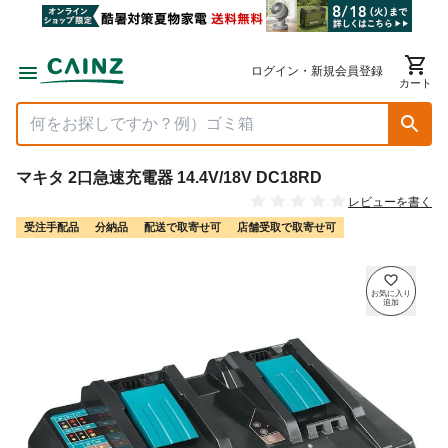
ログイン・新規会員登録
カート
マキタ 2口急速充電器 14.4V/18V DC18RD
レビューを書く
受注手配品
分納品
配送で取寄せ可
店舗受取で取寄せ可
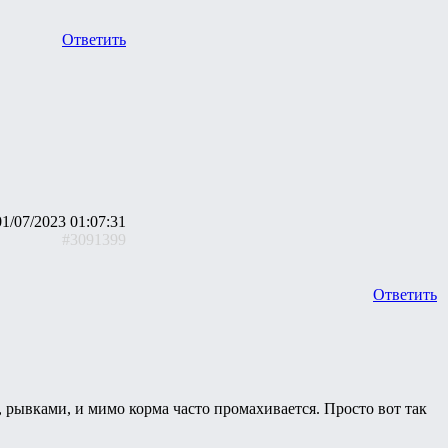
Ответить
01/07/2023 01:07:31
#3091399
Ответить
, рывками, и мимо корма часто промахивается. Просто вот так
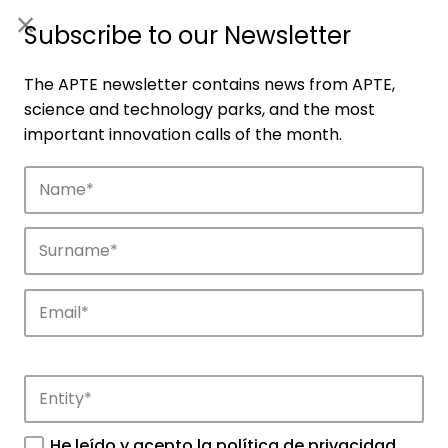
ES
|
ENG
Subscribe to our Newsletter
The APTE newsletter contains news from APTE,
science and technology parks, and the most
important innovation calls of the month.
Companies
Discover the companies that drive
innovation in APTE’s parks.
He leído y acepto la
política de privacidad
.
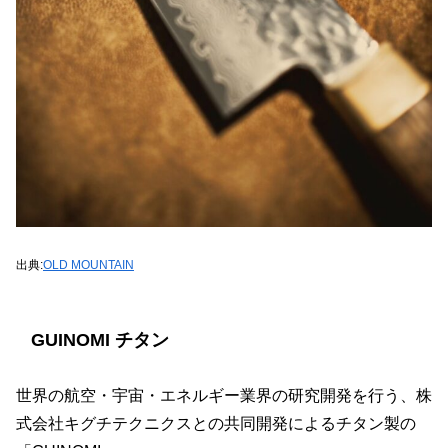
出典:
OLD MOUNTAIN
GUINOMI チタン
世界の航空・宇宙・エネルギー業界の研究開発を行う、株
式会社キグチテクニクスとの共同開発によるチタン製の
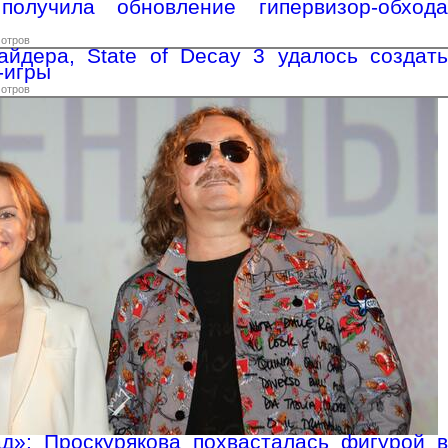
получила обновление гипервизор-обхода
мотров
йдера, State of Decay 3 удалось создать
-игры
мотров
д»: Проскурякова похвасталась фигурой в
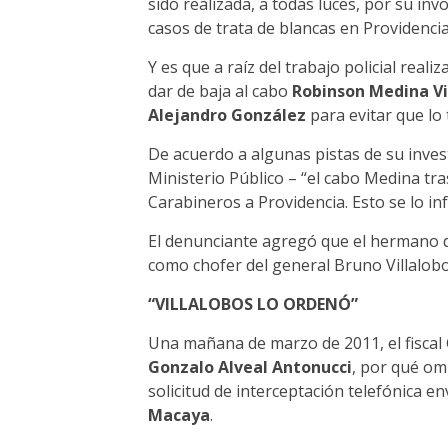
sido realizada, a todas luces, por su in
casos de trata de blancas en Providencia
Y es que a raíz del trabajo policial reali
dar de baja al cabo
Robinson Medina Vi
Alejandro González
para evitar que lo 
De acuerdo a algunas pistas de su invest
Ministerio Público – “el cabo Medina tra
Carabineros a Providencia. Esto se lo i
El denunciante agregó que el hermano d
como chofer del general Bruno Villalobo
“VILLALOBOS LO ORDENÓ”
Una mañana de marzo de 2011, el fiscal 
Gonzalo Alveal Antonucci
, por qué om
solicitud de interceptación telefónica en
Macaya
.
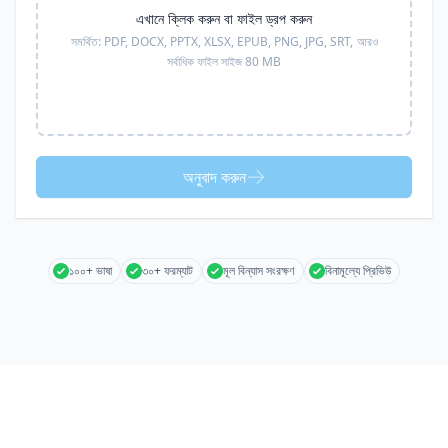
এখানে ক্লিক করুন বা ফাইল ড্রপ করুন
সমর্থিত:
PDF, DOCX, PPTX, XLSX, EPUB, PNG, JPG, SRT,
আরও
সর্বাধিক ফাইল সাইজ 80 MB
অনুবাদ করুন
১০০+ ভাষা
৩০+ ফরম্যাট
মূল বিন্যাস সংরক্ষণ
বিনামূল্যে প্রিভিউ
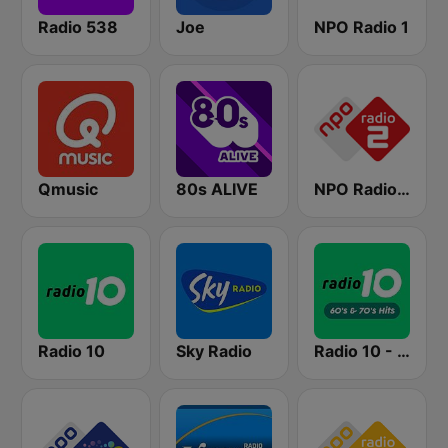
Radio 538
Joe
NPO Radio 1
Qmusic
80s ALIVE
NPO Radio 2
Radio 10
Sky Radio
Radio 10 - 60s & 70s Hits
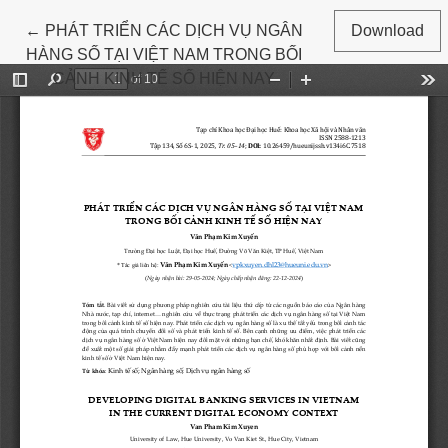
Return to Article Details
←
PHÁT TRIỂN CÁC DỊCH VỤ NGÂN
Download
HÀNG SỐ TẠI VIỆT NAM TRONG BỐI
CẢNH KINH TẾ SỐ HIỆN NAY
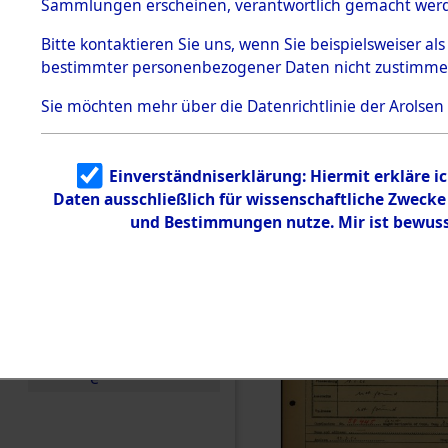
Häftlings
Sammlungen erscheinen, verantwortlich gemacht wer
Todesmärsche
Ergebnisbo
5.3.1 Alliierte
Bitte
kontaktieren
Sie uns, wenn Sie beispielsweiser al
Erhebungen
bestimmter personenbezogener Daten nicht zustimme
zu
Branch - fü
Todesmärsch
en
Sie möchten mehr über die Datenrichtlinie der Arolsen
Friedhöfen
5.3.2
Versuchte
Identifizierun
Todesmärs
Einverständniserklärung: Hiermit erkläre i
g
Daten ausschließlich für wissenschaftliche Zweck
5.3.3
0010 (846
Todesmärsch
und Bestimmungen nutze. Mir ist bewuss
e /
Identifikation
unbekannter
Toter
5.3.5
Grabermittlu
ng /
Friedhofsplän
e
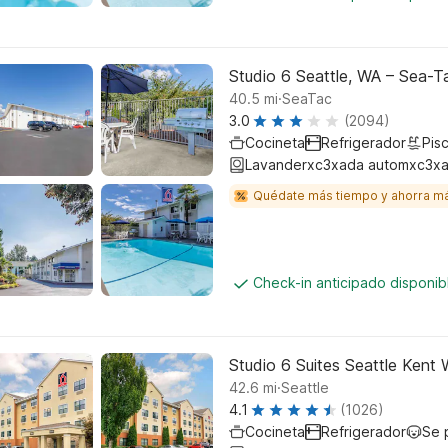
Studio 6 Seattle, WA – Sea-T
.
40.5
mi
SeaTac
3.0
(2094)
Cocineta
Refrigerador
Pisc
Lavanderxc3xada automxc3xa
Quédate más tiempo y ahorra m
Check-in anticipado disponi
Studio 6 Suites Seattle Kent
.
42.6
mi
Seattle
4.1
(1026)
Cocineta
Refrigerador
Se 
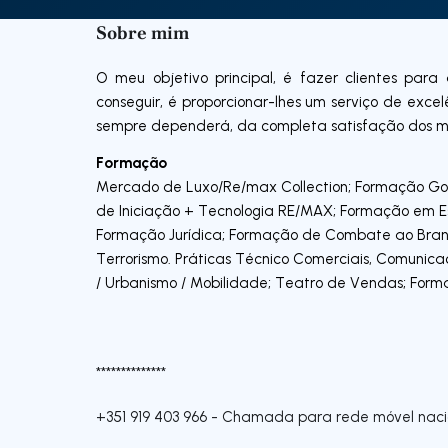
Sobre mim
O meu objetivo principal, é fazer clientes pa
conseguir, é proporcionar-lhes um serviço de exce
sempre dependerá, da completa satis­fação dos me
Formação
Mercado de Luxo/Re/max Collection; Formação Gol
de Iniciação + Tecnologia RE/MAX; Formação em E
Formação Jurídica; Formação de Combate ao Bran
Terrorismo. Práticas Técnico Comerciais, Comunica
/ Urbanismo / Mobilidade; Teatro de Vendas; Form
**************
+351 919 403 966
-
Chamada para rede móvel naci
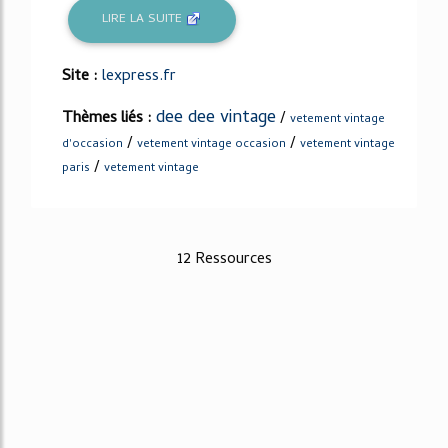
LIRE LA SUITE
Site :
lexpress.fr
dee dee vintage
Thèmes liés :
/
vetement vintage
/
/
d'occasion
vetement vintage occasion
vetement vintage
/
paris
vetement vintage
12 Ressources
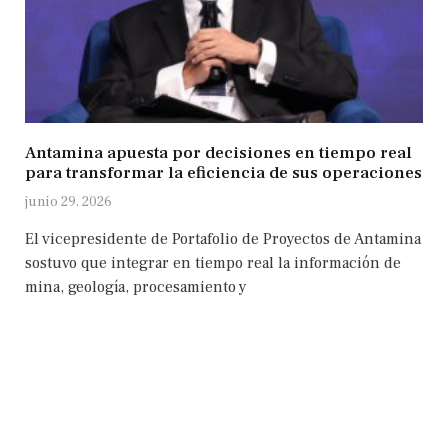
Antamina apuesta por decisiones en tiempo real
para transformar la eficiencia de sus operaciones
junio 29, 2026
El vicepresidente de Portafolio de Proyectos de Antamina
sostuvo que integrar en tiempo real la información de
mina, geología, procesamiento y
================================
## Task prompt
Which of the lines in the listing above include "tiempo"? Report each of them.

## Written solution
Quédate más tiempo y ahorra m
Antamina apuesta por decisiones en tiempo real
sostuvo que integrar en tiempo real la información de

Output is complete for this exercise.